TEXT SECTION:
Next school year, the Juneau School District may have to cut some bus routes or change schools' starting times to balance its transportation budget, a consultant has suggested.
The state no longer reimburses school districts for their actual busing costs. Instead, starting this school year, the state will give districts grants based on their enrollments.
This school year's grant is for the same amount as last year's reimbursement - about $2 million in Juneau and $54 million statewide.
For the first two years of the grant program, the grants will rise at half the rate of any increase in the consumer price index in Anchorage, said Eddy Jeans, school finance director at the state Department of Education.
The Legislature imposed the grant program to contain the state's school-busing expenses, which had more than doubled in the past 10 years, Jeans said.
But with the potential of higher rates from the bus contractor and declining enrollments, Juneau could be looking at closing a $200,000 gap in transportation costs next school year, consultant Zach Hanna, a former district business manager, told the Juneau School Board last week.
He recommended that the School Board consider a mix of reducing the number of bus routes and staggering the starting times of schools so that fewer buses are needed.
The district pays its bus contractor by the number of buses it uses, not by the number of routes. It pays $50,000 per bus for 30 buses for regular students and $67,000 per bus for nine buses for special-ed students, Hanna's report said.
Shifting some school starting times by as little as 15 minutes could allow fewer buses to be used, Hanna told the School Board.
The district also would need fewer buses if it discontinued some bus routes for children who live within a mile and a half of school and don't face hazardous walking conditions, he said. Hanna suggested that seven current bus routes, collectively carrying 330 students, probably wouldn't meet the threshold for hazardous routes.
Those are policy questions the School Board will have to wrestle with, first in its Policy Committee. The state is planning to repeal its regulations that tell districts how to set up bus routes. Districts will have to come up with their own standards.

Recorded data
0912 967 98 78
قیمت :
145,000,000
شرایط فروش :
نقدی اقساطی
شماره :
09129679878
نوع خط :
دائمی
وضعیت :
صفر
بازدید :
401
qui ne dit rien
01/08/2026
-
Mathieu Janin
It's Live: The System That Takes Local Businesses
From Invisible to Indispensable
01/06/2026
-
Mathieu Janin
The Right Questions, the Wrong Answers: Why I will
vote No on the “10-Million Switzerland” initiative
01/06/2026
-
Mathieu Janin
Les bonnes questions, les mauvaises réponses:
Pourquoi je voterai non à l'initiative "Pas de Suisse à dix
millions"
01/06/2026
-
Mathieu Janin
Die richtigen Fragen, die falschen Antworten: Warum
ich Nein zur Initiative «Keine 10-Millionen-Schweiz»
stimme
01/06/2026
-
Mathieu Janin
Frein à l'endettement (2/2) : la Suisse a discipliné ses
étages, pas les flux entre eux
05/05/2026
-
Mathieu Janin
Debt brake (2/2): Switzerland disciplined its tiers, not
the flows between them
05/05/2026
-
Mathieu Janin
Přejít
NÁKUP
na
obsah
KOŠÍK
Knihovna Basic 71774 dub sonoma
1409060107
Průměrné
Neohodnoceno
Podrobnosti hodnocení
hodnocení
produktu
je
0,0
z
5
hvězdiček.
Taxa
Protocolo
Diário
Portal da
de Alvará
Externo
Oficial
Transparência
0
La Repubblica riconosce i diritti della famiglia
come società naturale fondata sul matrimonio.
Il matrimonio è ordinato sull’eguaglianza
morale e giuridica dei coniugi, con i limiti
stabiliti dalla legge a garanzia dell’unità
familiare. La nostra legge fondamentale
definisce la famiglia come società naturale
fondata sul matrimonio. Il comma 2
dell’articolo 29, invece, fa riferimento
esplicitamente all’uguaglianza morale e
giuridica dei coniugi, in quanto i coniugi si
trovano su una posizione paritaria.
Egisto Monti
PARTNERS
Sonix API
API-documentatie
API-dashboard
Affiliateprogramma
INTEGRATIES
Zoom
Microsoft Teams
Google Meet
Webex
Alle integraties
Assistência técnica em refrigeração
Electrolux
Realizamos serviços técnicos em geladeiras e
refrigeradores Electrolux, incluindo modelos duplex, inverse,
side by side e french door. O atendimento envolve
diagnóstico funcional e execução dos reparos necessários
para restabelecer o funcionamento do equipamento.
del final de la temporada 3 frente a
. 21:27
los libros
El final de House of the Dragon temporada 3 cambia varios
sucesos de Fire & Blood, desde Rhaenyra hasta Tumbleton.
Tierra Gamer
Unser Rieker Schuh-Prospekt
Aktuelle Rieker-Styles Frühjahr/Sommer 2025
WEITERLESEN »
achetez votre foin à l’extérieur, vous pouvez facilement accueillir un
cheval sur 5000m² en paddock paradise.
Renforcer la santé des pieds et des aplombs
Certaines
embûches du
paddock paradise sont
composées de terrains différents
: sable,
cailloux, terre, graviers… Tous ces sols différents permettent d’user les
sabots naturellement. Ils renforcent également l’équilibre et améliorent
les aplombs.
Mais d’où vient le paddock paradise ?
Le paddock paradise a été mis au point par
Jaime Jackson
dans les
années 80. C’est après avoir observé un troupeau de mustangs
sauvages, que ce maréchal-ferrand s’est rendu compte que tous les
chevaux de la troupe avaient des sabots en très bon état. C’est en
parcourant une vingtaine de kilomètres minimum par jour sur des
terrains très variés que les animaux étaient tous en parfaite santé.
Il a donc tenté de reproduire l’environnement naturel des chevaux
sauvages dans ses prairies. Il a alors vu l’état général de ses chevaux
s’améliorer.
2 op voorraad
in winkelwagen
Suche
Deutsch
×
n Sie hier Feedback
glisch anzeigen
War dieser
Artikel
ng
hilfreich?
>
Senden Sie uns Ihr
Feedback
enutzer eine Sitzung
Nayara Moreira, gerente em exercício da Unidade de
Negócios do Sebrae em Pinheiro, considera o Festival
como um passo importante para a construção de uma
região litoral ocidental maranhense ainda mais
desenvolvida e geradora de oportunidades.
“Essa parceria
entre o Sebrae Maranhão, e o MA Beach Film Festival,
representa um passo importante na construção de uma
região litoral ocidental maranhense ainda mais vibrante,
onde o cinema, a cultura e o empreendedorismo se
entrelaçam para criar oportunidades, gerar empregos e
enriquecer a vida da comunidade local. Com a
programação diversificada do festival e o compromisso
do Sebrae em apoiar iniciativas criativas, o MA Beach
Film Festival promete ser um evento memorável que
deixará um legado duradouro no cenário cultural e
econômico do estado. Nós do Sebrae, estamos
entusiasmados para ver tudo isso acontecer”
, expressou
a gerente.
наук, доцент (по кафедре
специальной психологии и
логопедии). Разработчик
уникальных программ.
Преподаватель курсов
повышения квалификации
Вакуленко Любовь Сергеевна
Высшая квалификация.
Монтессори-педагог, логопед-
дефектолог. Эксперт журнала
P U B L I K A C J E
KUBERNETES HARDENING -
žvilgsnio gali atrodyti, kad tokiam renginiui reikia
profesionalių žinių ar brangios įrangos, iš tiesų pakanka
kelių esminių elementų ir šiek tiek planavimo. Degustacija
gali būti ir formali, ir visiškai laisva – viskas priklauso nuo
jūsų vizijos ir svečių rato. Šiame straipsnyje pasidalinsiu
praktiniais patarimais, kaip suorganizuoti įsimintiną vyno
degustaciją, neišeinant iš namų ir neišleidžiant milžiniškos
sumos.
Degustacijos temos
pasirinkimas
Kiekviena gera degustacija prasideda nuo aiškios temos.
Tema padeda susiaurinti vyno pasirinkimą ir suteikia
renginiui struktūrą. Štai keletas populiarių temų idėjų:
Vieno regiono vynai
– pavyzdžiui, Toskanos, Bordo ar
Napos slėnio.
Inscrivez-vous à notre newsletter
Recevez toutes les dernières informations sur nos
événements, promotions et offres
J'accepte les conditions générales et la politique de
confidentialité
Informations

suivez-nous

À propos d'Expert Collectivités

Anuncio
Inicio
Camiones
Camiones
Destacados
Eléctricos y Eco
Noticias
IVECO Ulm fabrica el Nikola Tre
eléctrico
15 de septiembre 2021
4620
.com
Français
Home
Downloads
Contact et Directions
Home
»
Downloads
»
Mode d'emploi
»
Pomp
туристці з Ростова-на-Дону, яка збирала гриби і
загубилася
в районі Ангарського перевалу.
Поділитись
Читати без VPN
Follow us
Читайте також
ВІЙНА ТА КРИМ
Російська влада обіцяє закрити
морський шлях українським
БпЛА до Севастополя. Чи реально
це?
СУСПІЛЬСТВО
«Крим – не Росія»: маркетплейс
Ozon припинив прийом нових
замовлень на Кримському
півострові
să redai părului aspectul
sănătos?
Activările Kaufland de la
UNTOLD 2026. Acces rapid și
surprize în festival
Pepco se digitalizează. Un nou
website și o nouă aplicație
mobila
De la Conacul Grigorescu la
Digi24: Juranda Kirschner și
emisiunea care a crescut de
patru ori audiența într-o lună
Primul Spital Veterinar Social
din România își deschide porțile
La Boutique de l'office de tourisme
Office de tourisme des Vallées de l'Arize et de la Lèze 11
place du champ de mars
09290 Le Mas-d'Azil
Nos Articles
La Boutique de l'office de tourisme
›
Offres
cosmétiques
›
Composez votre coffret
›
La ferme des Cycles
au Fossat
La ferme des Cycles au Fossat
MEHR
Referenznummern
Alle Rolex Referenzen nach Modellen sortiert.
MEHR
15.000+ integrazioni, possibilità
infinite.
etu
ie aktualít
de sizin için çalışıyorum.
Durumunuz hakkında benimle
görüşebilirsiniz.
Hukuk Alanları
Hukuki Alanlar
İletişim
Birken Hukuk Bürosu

TASK INSTRUCTIONS:
Set down everything from "But with the" down to "Hanna's report said." in the article on Juneau school busing, word for word.

RESPONSE AREA:
But with the potential of higher rates from the bus contractor and declining enrollments, Juneau could be looking at closing a $200,000 gap in transportation costs next school year, consultant Zach Hanna, a former district business manager, told the Juneau School Board last week.
He recommended that the School Board consider a mix of reducing the number of bus routes and staggering the starting times of schools so that fewer buses are needed.
The district pays its bus contractor by the number of buses it uses, not by the number of routes. It pays $50,000 per bus for 30 buses for regular students and $67,000 per bus for nine buses for special-ed students, Hanna's report said.